Saved entries
# # # #

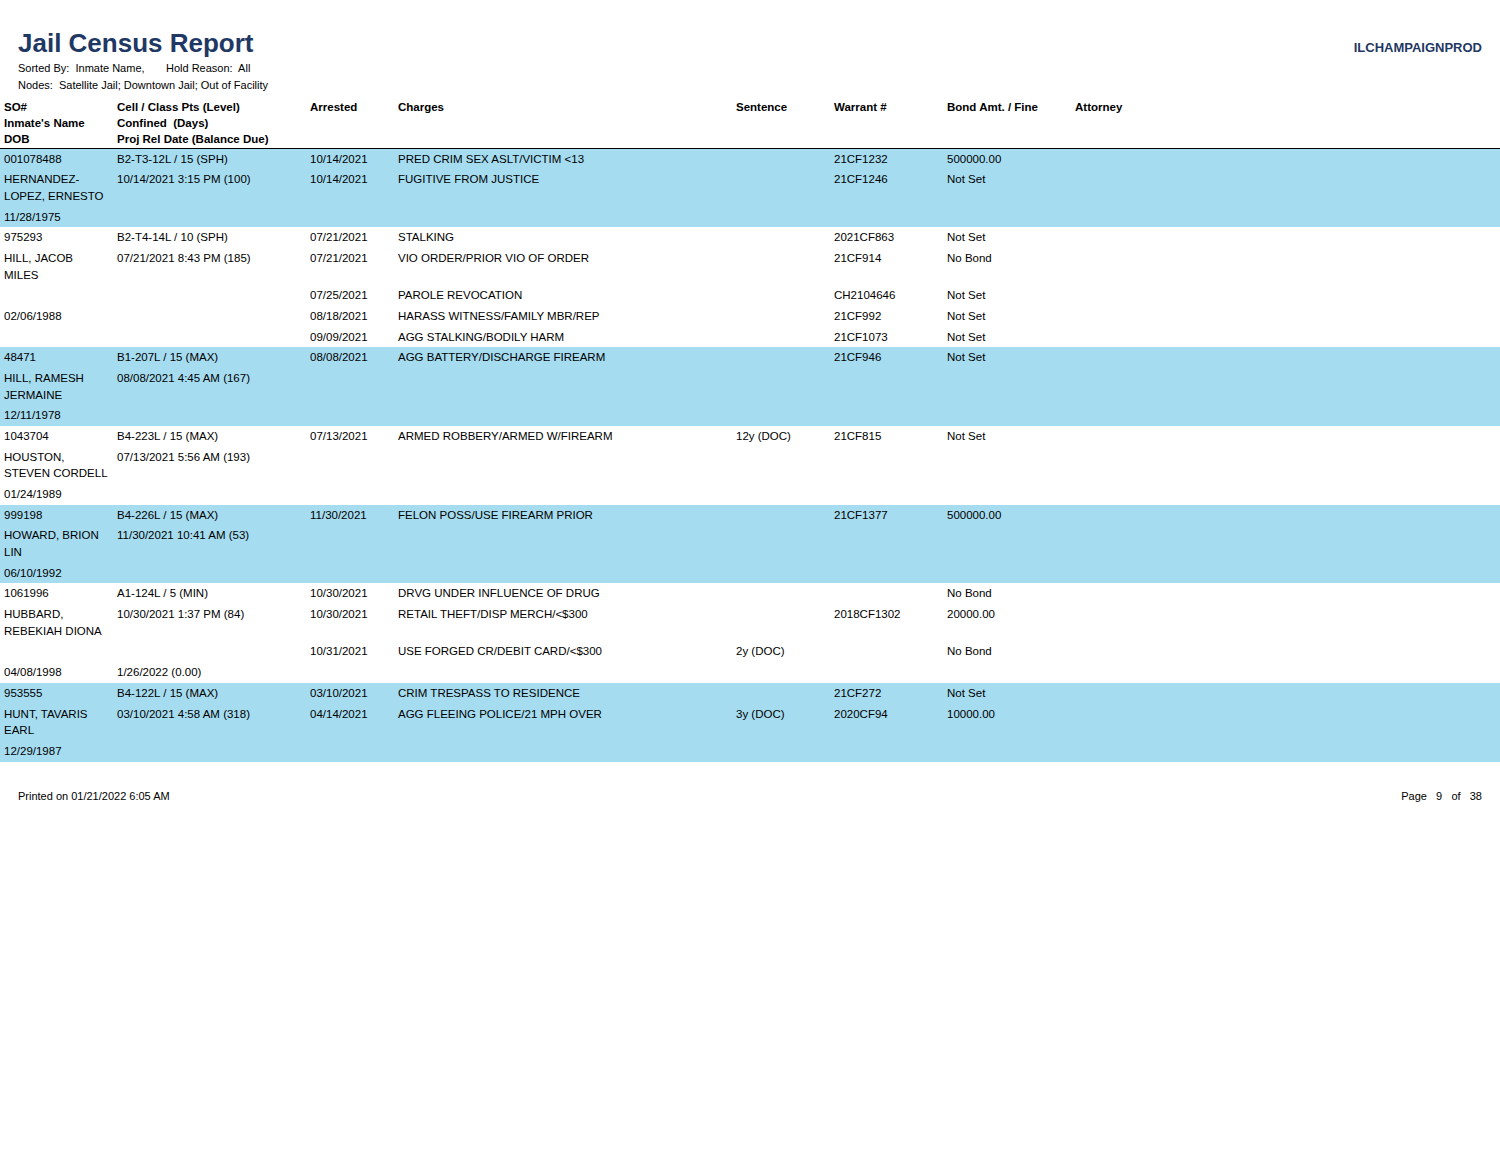ILCHAMPAIGNPROD
Jail Census Report
Sorted By: Inmate Name, Hold Reason: All
Nodes: Satellite Jail; Downtown Jail; Out of Facility
| SO# | Cell / Class Pts (Level) | Arrested | Charges | Sentence | Warrant # | Bond Amt. / Fine | Attorney |
| --- | --- | --- | --- | --- | --- | --- | --- |
| Inmate's Name | Confined (Days) | | | | | | |
| DOB | Proj Rel Date (Balance Due) | | | | | | |
| 001078488 | B2-T3-12L / 15 (SPH) | 10/14/2021 | PRED CRIM SEX ASLT/VICTIM <13 | | 21CF1232 | 500000.00 | |
| HERNANDEZ-LOPEZ, ERNESTO | 10/14/2021 3:15 PM (100) | 10/14/2021 | FUGITIVE FROM JUSTICE | | 21CF1246 | Not Set | |
| 11/28/1975 | | | | | | | |
| 975293 | B2-T4-14L / 10 (SPH) | 07/21/2021 | STALKING | | 2021CF863 | Not Set | |
| HILL, JACOB MILES | 07/21/2021 8:43 PM (185) | 07/21/2021 | VIO ORDER/PRIOR VIO OF ORDER | | 21CF914 | No Bond | |
| | | 07/25/2021 | PAROLE REVOCATION | | CH2104646 | Not Set | |
| 02/06/1988 | | 08/18/2021 | HARASS WITNESS/FAMILY MBR/REP | | 21CF992 | Not Set | |
| | | 09/09/2021 | AGG STALKING/BODILY HARM | | 21CF1073 | Not Set | |
| 48471 | B1-207L / 15 (MAX) | 08/08/2021 | AGG BATTERY/DISCHARGE FIREARM | | 21CF946 | Not Set | |
| HILL, RAMESH JERMAINE | 08/08/2021 4:45 AM (167) | | | | | | |
| 12/11/1978 | | | | | | | |
| 1043704 | B4-223L / 15 (MAX) | 07/13/2021 | ARMED ROBBERY/ARMED W/FIREARM | 12y (DOC) | 21CF815 | Not Set | |
| HOUSTON, STEVEN CORDELL | 07/13/2021 5:56 AM (193) | | | | | | |
| 01/24/1989 | | | | | | | |
| 999198 | B4-226L / 15 (MAX) | 11/30/2021 | FELON POSS/USE FIREARM PRIOR | | 21CF1377 | 500000.00 | |
| HOWARD, BRION LIN | 11/30/2021 10:41 AM (53) | | | | | | |
| 06/10/1992 | | | | | | | |
| 1061996 | A1-124L / 5 (MIN) | 10/30/2021 | DRVG UNDER INFLUENCE OF DRUG | | | No Bond | |
| HUBBARD, REBEKIAH DIONA | 10/30/2021 1:37 PM (84) | 10/30/2021 | RETAIL THEFT/DISP MERCH/<$300 | | 2018CF1302 | 20000.00 | |
| | | 10/31/2021 | USE FORGED CR/DEBIT CARD/<$300 | 2y (DOC) | | No Bond | |
| 04/08/1998 | 1/26/2022 (0.00) | | | | | | |
| 953555 | B4-122L / 15 (MAX) | 03/10/2021 | CRIM TRESPASS TO RESIDENCE | | 21CF272 | Not Set | |
| HUNT, TAVARIS EARL | 03/10/2021 4:58 AM (318) | 04/14/2021 | AGG FLEEING POLICE/21 MPH OVER | 3y (DOC) | 2020CF94 | 10000.00 | |
| 12/29/1987 | | | | | | | |
Printed on 01/21/2022 6:05 AM
Page 9 of 38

# # # #

Work order
Your answer must be an exact copy of the records, minus any pictures.

Written reply
ILCHAMPAIGNPROD
Jail Census Report
Sorted By: Inmate Name, Hold Reason: All
Nodes: Satellite Jail; Downtown Jail; Out of Facility
| SO# | Cell / Class Pts (Level) | Arrested | Charges | Sentence | Warrant # | Bond Amt. / Fine | Attorney |
| --- | --- | --- | --- | --- | --- | --- | --- |
| Inmate's Name | Confined (Days) | | | | | | |
| DOB | Proj Rel Date (Balance Due) | | | | | | |
| 001078488 | B2-T3-12L / 15 (SPH) | 10/14/2021 | PRED CRIM SEX ASLT/VICTIM <13 | | 21CF1232 | 500000.00 | |
| HERNANDEZ-LOPEZ, ERNESTO | 10/14/2021 3:15 PM (100) | 10/14/2021 | FUGITIVE FROM JUSTICE | | 21CF1246 | Not Set | |
| 11/28/1975 | | | | | | | |
| 975293 | B2-T4-14L / 10 (SPH) | 07/21/2021 | STALKING | | 2021CF863 | Not Set | |
| HILL, JACOB MILES | 07/21/2021 8:43 PM (185) | 07/21/2021 | VIO ORDER/PRIOR VIO OF ORDER | | 21CF914 | No Bond | |
| | | 07/25/2021 | PAROLE REVOCATION | | CH2104646 | Not Set | |
| 02/06/1988 | | 08/18/2021 | HARASS WITNESS/FAMILY MBR/REP | | 21CF992 | Not Set | |
| | | 09/09/2021 | AGG STALKING/BODILY HARM | | 21CF1073 | Not Set | |
| 48471 | B1-207L / 15 (MAX) | 08/08/2021 | AGG BATTERY/DISCHARGE FIREARM | | 21CF946 | Not Set | |
| HILL, RAMESH JERMAINE | 08/08/2021 4:45 AM (167) | | | | | | |
| 12/11/1978 | | | | | | | |
| 1043704 | B4-223L / 15 (MAX) | 07/13/2021 | ARMED ROBBERY/ARMED W/FIREARM | 12y (DOC) | 21CF815 | Not Set | |
| HOUSTON, STEVEN CORDELL | 07/13/2021 5:56 AM (193) | | | | | | |
| 01/24/1989 | | | | | | | |
| 999198 | B4-226L / 15 (MAX) | 11/30/2021 | FELON POSS/USE FIREARM PRIOR | | 21CF1377 | 500000.00 | |
| HOWARD, BRION LIN | 11/30/2021 10:41 AM (53) | | | | | | |
| 06/10/1992 | | | | | | | |
| 1061996 | A1-124L / 5 (MIN) | 10/30/2021 | DRVG UNDER INFLUENCE OF DRUG | | | No Bond | |
| HUBBARD, REBEKIAH DIONA | 10/30/2021 1:37 PM (84) | 10/30/2021 | RETAIL THEFT/DISP MERCH/<$300 | | 2018CF1302 | 20000.00 | |
| | | 10/31/2021 | USE FORGED CR/DEBIT CARD/<$300 | 2y (DOC) | | No Bond | |
| 04/08/1998 | 1/26/2022 (0.00) | | | | | | |
| 953555 | B4-122L / 15 (MAX) | 03/10/2021 | CRIM TRESPASS TO RESIDENCE | | 21CF272 | Not Set | |
| HUNT, TAVARIS EARL | 03/10/2021 4:58 AM (318) | 04/14/2021 | AGG FLEEING POLICE/21 MPH OVER | 3y (DOC) | 2020CF94 | 10000.00 | |
| 12/29/1987 | | | | | | | |
Printed on 01/21/2022 6:05 AM
Page 9 of 38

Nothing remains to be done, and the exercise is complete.